I never heard a thing, of course. But on that night I did see my first satellite... and what a thrill that was.
Today, we can see dozens of Earth-orbiting satellites, and watching them has become one of my favorite spring-time activities.
How does one know when and where to look? With the Internet and smartphones, it's really quite easy. While you can find many apps that provide times and locations of satellite visibility, my favorite website for predicting satellite passes is Heavens Above.
On the site, not only will you see which satellites will pass over your neighborhood, but also you'll find the local times of sunset, sunrise, and twilight, the phases of the moon and much more. Take a few minutes to register — for free — on the website, and it'll make your future visits much more productive and enjoyable.
To use these features, you must first tell the program where you're located — either by selecting your town from its massive database or, for more precision, by entering your latitude and longitude.
Once you do this, you can easily learn the details of upcoming satellite passes. My favorite feature is the time of a satellite's maximum altitude: a full sky map that shows a satellite's path across the familiar constellation outlines.
Now let's say, for example, that you discover the International Space Station or the Hubble Space Telescope will be making a bright pass tonight and you'd like to see it.
First, make sure your clock is set to the correct time. Next, go outdoors a few minutes early and keep watch along the satellite's projected path. Look for a "star" that appears to be drifting slowly in the correct direction. Don't be fooled by the blinking red and green lights — this is not a satellite!
You can easily photograph an Earth-orbiting satellite, too. Put your camera on a sturdy tripod, aim it toward one of the constellations along the satellite's path.
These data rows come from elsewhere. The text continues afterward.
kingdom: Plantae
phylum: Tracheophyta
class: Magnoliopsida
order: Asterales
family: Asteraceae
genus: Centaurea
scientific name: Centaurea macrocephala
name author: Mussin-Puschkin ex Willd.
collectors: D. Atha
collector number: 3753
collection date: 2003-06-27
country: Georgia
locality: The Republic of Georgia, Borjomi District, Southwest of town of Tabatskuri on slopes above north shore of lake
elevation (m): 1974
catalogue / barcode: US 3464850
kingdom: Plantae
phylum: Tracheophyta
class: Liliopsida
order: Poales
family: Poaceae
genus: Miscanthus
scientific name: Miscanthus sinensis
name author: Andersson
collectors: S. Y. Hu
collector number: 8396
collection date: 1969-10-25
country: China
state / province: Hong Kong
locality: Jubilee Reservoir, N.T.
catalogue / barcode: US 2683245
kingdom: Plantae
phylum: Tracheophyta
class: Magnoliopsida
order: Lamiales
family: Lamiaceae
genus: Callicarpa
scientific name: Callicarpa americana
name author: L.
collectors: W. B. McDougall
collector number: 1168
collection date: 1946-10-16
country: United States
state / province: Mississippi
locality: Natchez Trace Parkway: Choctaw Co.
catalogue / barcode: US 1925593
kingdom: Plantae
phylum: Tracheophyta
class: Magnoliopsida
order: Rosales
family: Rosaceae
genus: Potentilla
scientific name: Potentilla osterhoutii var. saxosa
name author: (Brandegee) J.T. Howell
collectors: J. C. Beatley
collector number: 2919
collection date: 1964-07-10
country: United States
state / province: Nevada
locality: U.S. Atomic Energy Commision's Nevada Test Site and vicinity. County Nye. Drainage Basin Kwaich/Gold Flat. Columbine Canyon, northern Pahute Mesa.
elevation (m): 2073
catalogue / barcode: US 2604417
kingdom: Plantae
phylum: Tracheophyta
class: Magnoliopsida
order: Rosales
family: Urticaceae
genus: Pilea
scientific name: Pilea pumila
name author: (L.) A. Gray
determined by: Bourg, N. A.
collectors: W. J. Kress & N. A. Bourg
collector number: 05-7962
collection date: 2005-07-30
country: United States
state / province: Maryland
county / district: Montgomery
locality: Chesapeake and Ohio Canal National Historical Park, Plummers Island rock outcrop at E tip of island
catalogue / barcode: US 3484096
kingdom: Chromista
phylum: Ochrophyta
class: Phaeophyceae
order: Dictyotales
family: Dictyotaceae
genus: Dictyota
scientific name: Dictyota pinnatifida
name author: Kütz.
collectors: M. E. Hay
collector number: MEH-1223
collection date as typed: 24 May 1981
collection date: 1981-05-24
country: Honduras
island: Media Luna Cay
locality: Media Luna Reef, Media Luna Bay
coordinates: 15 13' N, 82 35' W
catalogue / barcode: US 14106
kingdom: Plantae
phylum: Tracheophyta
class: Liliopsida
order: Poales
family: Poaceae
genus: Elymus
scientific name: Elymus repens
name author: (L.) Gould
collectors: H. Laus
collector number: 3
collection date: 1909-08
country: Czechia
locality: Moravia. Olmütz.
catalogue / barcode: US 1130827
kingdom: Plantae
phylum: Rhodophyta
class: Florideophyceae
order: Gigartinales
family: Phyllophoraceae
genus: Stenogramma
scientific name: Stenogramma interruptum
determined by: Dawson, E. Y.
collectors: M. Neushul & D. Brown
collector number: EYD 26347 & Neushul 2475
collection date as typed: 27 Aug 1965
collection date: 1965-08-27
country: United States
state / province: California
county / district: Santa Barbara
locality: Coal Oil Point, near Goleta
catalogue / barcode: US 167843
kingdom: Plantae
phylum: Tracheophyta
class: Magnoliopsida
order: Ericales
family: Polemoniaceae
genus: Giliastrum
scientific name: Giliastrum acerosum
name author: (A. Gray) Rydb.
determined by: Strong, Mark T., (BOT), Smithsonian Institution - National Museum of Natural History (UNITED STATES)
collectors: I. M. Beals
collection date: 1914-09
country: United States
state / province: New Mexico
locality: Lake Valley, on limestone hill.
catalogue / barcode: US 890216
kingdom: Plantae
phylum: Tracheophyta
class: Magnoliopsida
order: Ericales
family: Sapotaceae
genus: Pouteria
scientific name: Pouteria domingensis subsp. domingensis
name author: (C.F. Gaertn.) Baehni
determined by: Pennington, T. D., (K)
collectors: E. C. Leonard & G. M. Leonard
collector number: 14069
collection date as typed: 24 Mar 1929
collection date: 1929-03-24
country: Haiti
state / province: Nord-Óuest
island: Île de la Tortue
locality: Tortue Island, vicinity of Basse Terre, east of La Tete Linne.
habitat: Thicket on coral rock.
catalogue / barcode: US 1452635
Focus to infinity (turn your lens to manual focus and rotate the focus ring completely left or right), set your aperture wide open, set your ISO to 400, 800 or higher, and set your exposure to manual. Take some test exposures just before the satellite appears so you can adjust your settings if needed.
When the satellite comes into frame, trip the shutter until the satellite has passed completely. The satellite will be captured as a streak crossing the stars, which, depending on the length of your exposure, may appear as multiple streaks.
It's sure great fun to watch satellites pass overhead, and even more fun to know which ones you're seeing. My dad would be thoroughly amazed!